- **What to do**: Pull every line containing the word "پیاده" out of the material below.

- - - - -

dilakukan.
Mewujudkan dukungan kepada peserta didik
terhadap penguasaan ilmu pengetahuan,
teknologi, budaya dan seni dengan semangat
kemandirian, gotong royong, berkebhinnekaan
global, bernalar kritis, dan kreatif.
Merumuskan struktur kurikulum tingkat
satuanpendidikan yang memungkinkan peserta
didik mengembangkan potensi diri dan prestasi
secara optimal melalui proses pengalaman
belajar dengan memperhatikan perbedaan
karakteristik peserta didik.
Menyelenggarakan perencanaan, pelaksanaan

- - - - -

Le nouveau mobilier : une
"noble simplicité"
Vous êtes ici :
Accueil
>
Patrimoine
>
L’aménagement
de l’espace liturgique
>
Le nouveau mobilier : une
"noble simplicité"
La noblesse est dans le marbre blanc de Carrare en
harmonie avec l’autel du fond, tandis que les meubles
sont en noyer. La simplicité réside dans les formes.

- - - - -

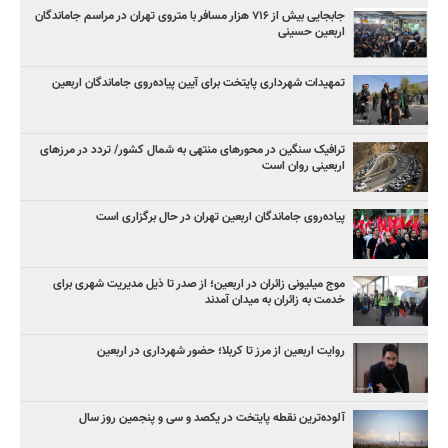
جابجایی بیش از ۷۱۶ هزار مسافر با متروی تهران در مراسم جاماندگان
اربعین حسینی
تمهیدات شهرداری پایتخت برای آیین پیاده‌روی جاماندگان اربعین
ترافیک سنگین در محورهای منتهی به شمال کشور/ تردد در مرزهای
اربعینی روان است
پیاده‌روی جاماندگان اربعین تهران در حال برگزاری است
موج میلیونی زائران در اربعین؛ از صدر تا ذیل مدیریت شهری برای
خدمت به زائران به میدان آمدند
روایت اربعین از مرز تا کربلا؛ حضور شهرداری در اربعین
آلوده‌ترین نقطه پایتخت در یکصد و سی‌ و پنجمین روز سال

- - - - -

- **The completed task**:
تمهیدات شهرداری پایتخت برای آیین پیاده‌روی جاماندگان اربعین
پیاده‌روی جاماندگان اربعین تهران در حال برگزاری است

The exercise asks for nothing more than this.